Koalisi Masyarakat Sipil Minta Polisi Tak di Bawah Presiden, Tapi Koordinasi dengan Kemendagri - Merdeka
Koalisi Masyarakat Sipil Minta Polisi Tak di Bawah Presiden, Tapi Koordinasi dengan Kemendagri
Usulan tersebut muncul karena Polri pernah dipakai sebagai instrumen kekuasaan.

Komisi Percepatan Reformasi Polri menggelar audiensi dengan sejumlah kelompok koalisi masyarakat sipil, Selasa (2/12/2025). Dalam audiensi, Komisi Reformasi Polri menerima usulan struktural agar ke depannya Polri tak lagi di bawah Presiden, namun berkoordinasi dengan Kementerian Dalam Negeri (Kemendagri).

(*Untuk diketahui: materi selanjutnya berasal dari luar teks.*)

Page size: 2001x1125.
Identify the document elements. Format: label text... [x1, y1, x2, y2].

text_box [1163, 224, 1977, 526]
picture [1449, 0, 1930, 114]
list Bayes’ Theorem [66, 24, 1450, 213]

"Kami usulkan supaya Polri itu jangan di bawah Presiden, tapi Polri itu sama-sama dengan Kementerian Dalam Negeri," kata Ketua Dewan Pengarah Public Virtue Research Institute (PVRI) Tamrin Amal Tomagola usai pertemuan di Kantor Kementerian Sekretariat Negara Jakarta, Selasa (2/12/2025).
"Yang tadi dikoreksi oleh Pak Jimly (Ketua Komisi Reformasi Polri) bahwa bukan di bawah, tapi dalam koordinasi dengan Kementerian Dalam Negeri," sambungnya.

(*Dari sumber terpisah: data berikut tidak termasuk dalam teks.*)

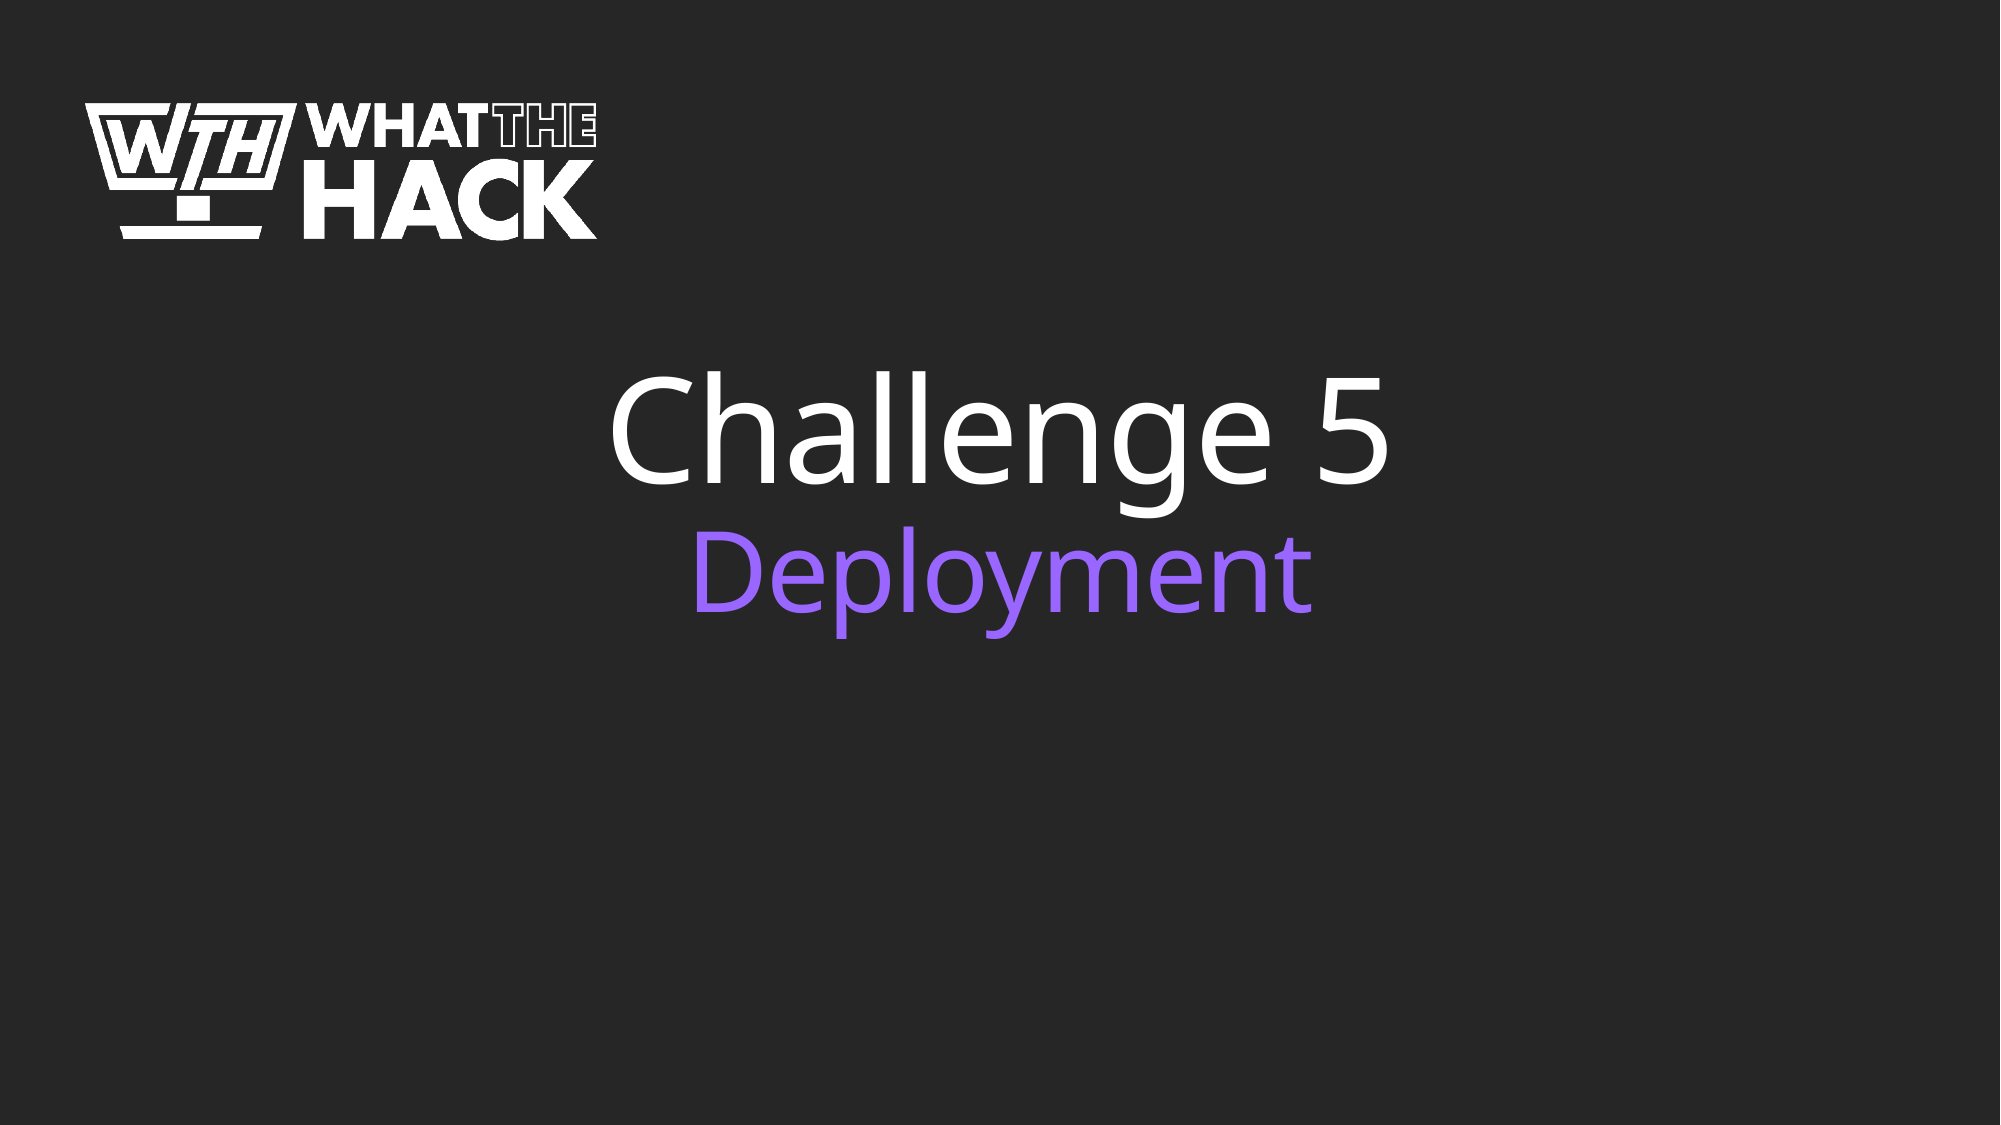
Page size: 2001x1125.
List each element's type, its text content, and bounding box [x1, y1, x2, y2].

title Challenge 5 Deployment [44, 341, 1956, 656]
picture [0, 10, 685, 333]
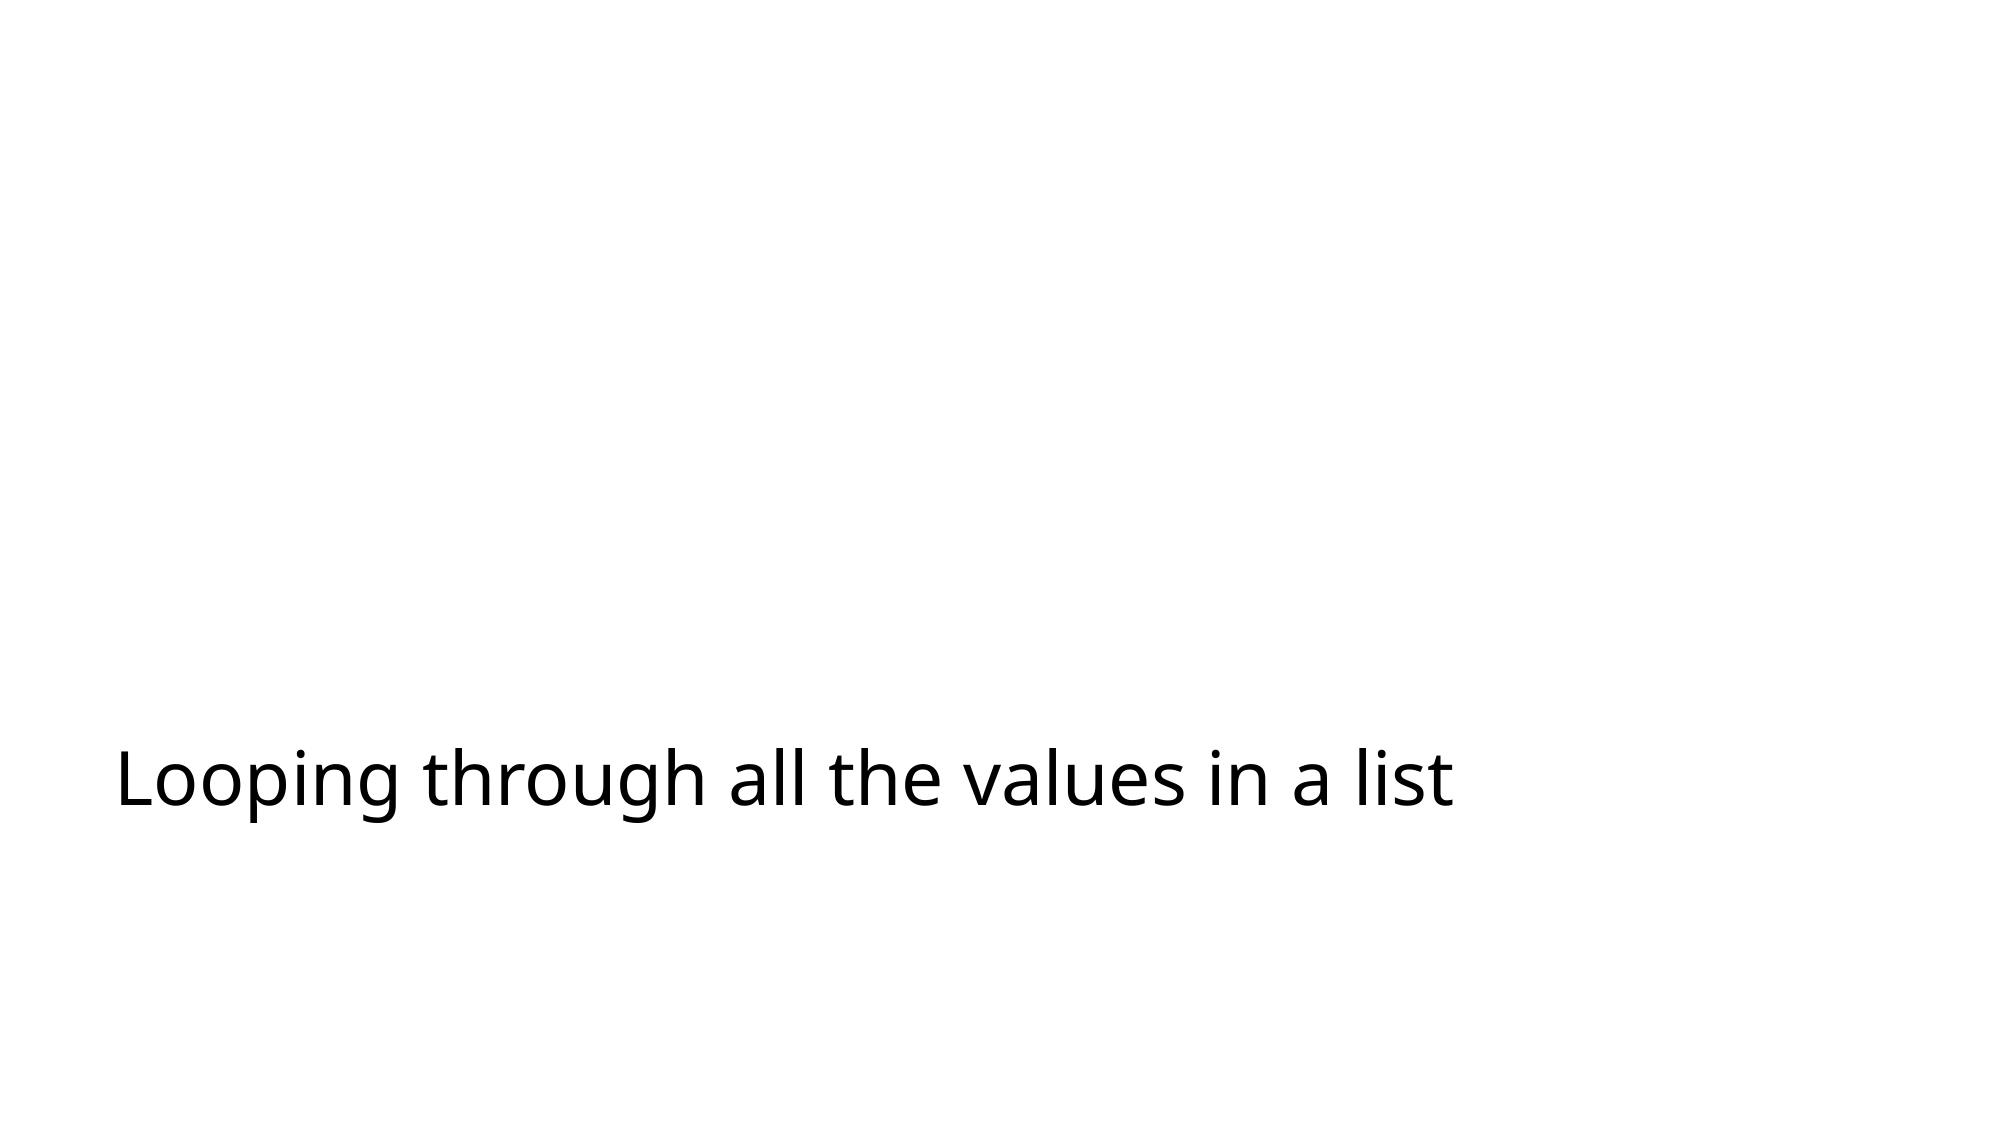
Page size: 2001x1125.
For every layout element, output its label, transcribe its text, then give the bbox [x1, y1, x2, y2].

title Looping through all the values in a list [99, 733, 1976, 1009]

Usulan Muncul karena Polri Pernah Dipakai Sebagai Instrumen Kekuasaan
Menurut dia, usulan tersebut muncul karena Polri pernah dipakai sebagai instrumen kekuasaan. Tamrin menyebut kondisi ini membuat Polri menjadi kehilangan independensinya sebagai aparat penegak hukum.
"Kenapa kami usulkan begitu? Karena sudah terbukti bahwa dalam waktu yang lalu Polri pernah dipakai sebagai instrumen kekuasaan dari Presiden yang sedang berkuasa dan itu sangat tidak baik sehingga Polri kehilangan independensi sebagai penegak hukum," jelasnya.
PVRI juga menyoroti lima permasalahan yang ada di institusi Polri salah satunya, komersialisasi pelayanan Polri kepada masyarakat dalam penugasan satuan di tambang-tambang dan perkebunan karet. Tamrin meminta agar polisi menghentikan praktik tersebut.
"Kami minta supaya itu dihentikan gitu. Jangan lagi menjadi semacam centeng-centeng dari bisnis-bisnis perkebunan kelapa sawit dan tambang-tambang," ujarnya.
Bobot Kewenangan Lebih Diberikan kepada Polda
Selain itu, dia mengusulkan perombakan institusional Polri agar bobot kewenangan lebih diberikan kepada Polda, buka Mabes Polri. Hal ini agar Polda bisa maksimal dalam melayani masyarakat di setiap daerah.
"Saya usulkan pada saat saya berbicara tadi supaya dilakukan perombakan institusional di mana Polri itu lebih fokus, lebih heavy-nya, bobotnya itu lebih ke Polda daripada Polri yang di pusat. Ke Polda supaya mereka bisa maksimal melayani masyarakat di setiap daerah itu," tutur Tamrin.
Di sisi lain, Tamri turut menyinggung masalah KUHP baru yang memberikan kewenangan begitu luas kepada Polri. Dia mengkritik pemberian kewenangan tersebut tak diikuti dengan pengawasan ketat secara internal maupun eksternal.
"Salah satu yang saya usulkan adalah bahwa Polri itu harus menerbitkan laporan tahunan tentang apa saja yang telah dikerjakan dalam tahun yang sudah berlalu itu," ucapnya.
Militerisme dalam Tubuh Polri Harus Dikurangi
PVRI juga mengusulkan agar militerisme dalam tubuh Polri dikurangi. Dia menekankan Polri harus lebih humanis serta menghormati Hak Asasi Manusia (HAM) dan hak-hak warga negara.
"Budaya militerisme yang warisan Orde Baru itu, itu perlu dikurangi sehingga lebih menghormati hak asasi manusia, tidak sewenang-wenang terhadap hak-hak dari warga negara," pungkas Tamrin.
Sementara itu, Direktur Eksekutif Pusat Studi Hukum dan Kebijakan Ekonomi Indonesia (PSHK) Rizky Argama meminta Komisi Reformasi Polri agar kedepannya pengawasan Polri semakin diperketat. Hal ini untuk memastikan Polri bekerja sesuai kewenangannya.
"Jadi jangan sampai kemudian ada satu institusi penegakan hukum yang tidak ada mekanisme evaluasinya," ucap Rizky.